= WORK REQUIRED =
Your answer must be the full listing, reproduced exactly, minus any pictures.

--------------------------------

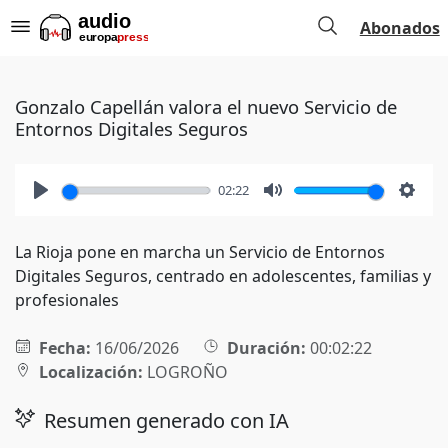
Abonados
Gonzalo Capellán valora el nuevo Servicio de
Entornos Digitales Seguros
02:22
Play
Mute
Setti
La Rioja pone en marcha un Servicio de Entornos
Digitales Seguros, centrado en adolescentes, familias y
profesionales
Fecha:
16/06/2026
Duración:
00:02:22
Localización:
LOGROÑO
Resumen generado con IA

--------------------------------

= EXERCISE OUTPUT =
Abonados
Gonzalo Capellán valora el nuevo Servicio de
Entornos Digitales Seguros
02:22
Play
Mute
Setti
La Rioja pone en marcha un Servicio de Entornos
Digitales Seguros, centrado en adolescentes, familias y
profesionales
Fecha:
16/06/2026
Duración:
00:02:22
Localización:
LOGROÑO
Resumen generado con IA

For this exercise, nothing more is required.